Eye squeeze is an effect which usually happens along with what is known by divers as mask squeeze. Mask squeeze can produce different symptoms and effects, but what is called as eye squeeze is the most usual one. Although most of the times this doesn’t cause a serious problem, it is very usual that it happens and it is interesting to learn why it does.
The air contained in the space within your face and your mask must have a pressure equal to the blood pressure of the face. If this doesn’t happen, and the mask air pressure is unequal to the blood one, this would cause the diver to suffer an eye squeeze. Our physical pressure should be equalized with the pressure of the exterior and it is important that we know how to maintain it.
Eye squeeze causes divers to have a reddish spot of blood in the white of their eyes. Sometimes finding this in their eyes scares divers, but usually it is not dangerous and looks worse than what it actually is. Even when it usually is not dangerous, it is always advisable that a diver who finds this red spot in their eyes consults with a physician about it.

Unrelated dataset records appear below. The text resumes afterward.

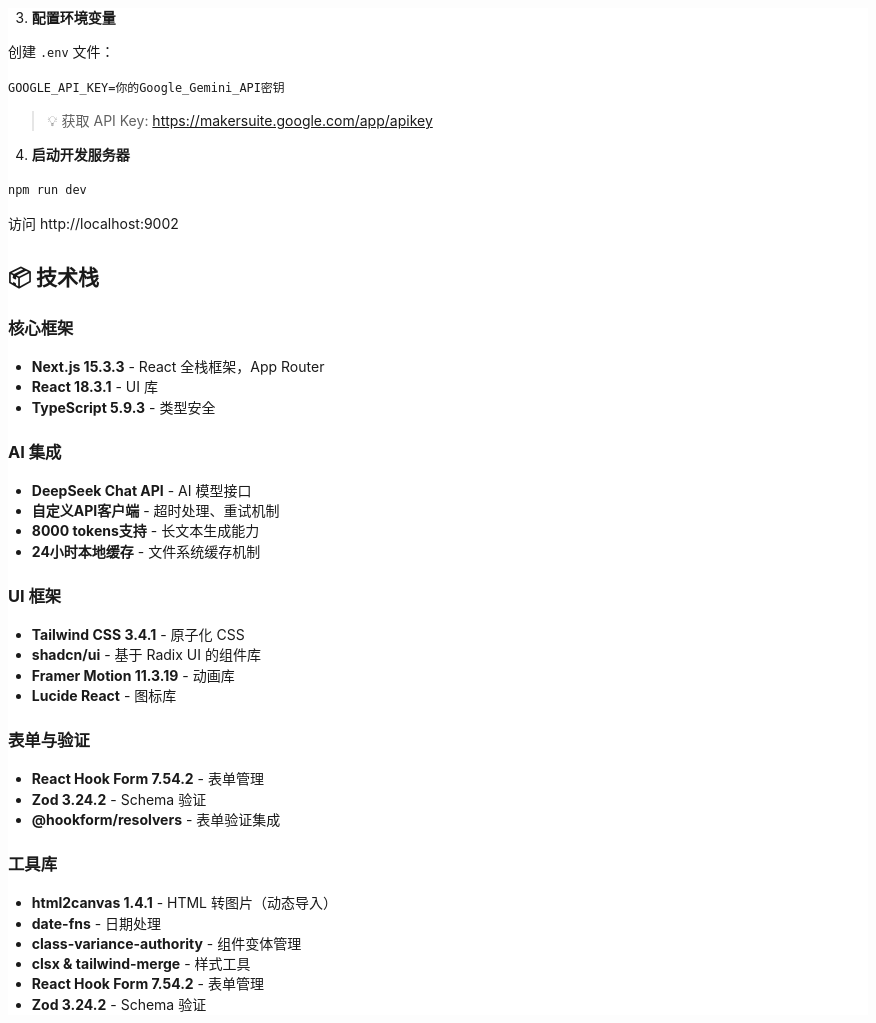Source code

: 3. **配置环境变量**

创建 `.env` 文件：

```env
GOOGLE_API_KEY=你的Google_Gemini_API密钥
```

> 💡 获取 API Key: https://makersuite.google.com/app/apikey

4. **启动开发服务器**

```bash
npm run dev
```

访问 http://localhost:9002

## 📦 技术栈

### 核心框架

- **Next.js 15.3.3** - React 全栈框架，App Router
- **React 18.3.1** - UI 库
- **TypeScript 5.9.3** - 类型安全

### AI 集成

- **DeepSeek Chat API** - AI 模型接口
- **自定义API客户端** - 超时处理、重试机制
- **8000 tokens支持** - 长文本生成能力
- **24小时本地缓存** - 文件系统缓存机制

### UI 框架

- **Tailwind CSS 3.4.1** - 原子化 CSS
- **shadcn/ui** - 基于 Radix UI 的组件库
- **Framer Motion 11.3.19** - 动画库
- **Lucide React** - 图标库

### 表单与验证

- **React Hook Form 7.54.2** - 表单管理
- **Zod 3.24.2** - Schema 验证
- **@hookform/resolvers** - 表单验证集成

### 工具库

- **html2canvas 1.4.1** - HTML 转图片（动态导入）
- **date-fns** - 日期处理
- **class-variance-authority** - 组件变体管理
- **clsx & tailwind-merge** - 样式工具
- **React Hook Form 7.54.2** - 表单管理
- **Zod 3.24.2** - Schema 验证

One of the ways in which this problem can be avoided is by learning how to breathe properly in order to maintain the balance the mask air pressure and the facial blood one. If you exhale air through your nose, this will add air to the mask space, and therefore the air amount and pressure would vary causing a loss of balance. Therefore, divers should avoid exhaling through their nose or, otherwise, this could cause them to suffer an eye squeeze.
Besides the reddish spot in the white of the eye, this problem known as mask squeeze can cause other effects as well. Among some other things which might happen due to this pressure variation, a diver can suffer an injury in some of his facial tissues or in the skin area located around the eyes. These effects might show their symptoms by producing a variation in the color of the area, such as turning it into a red color or causing it to be bruised.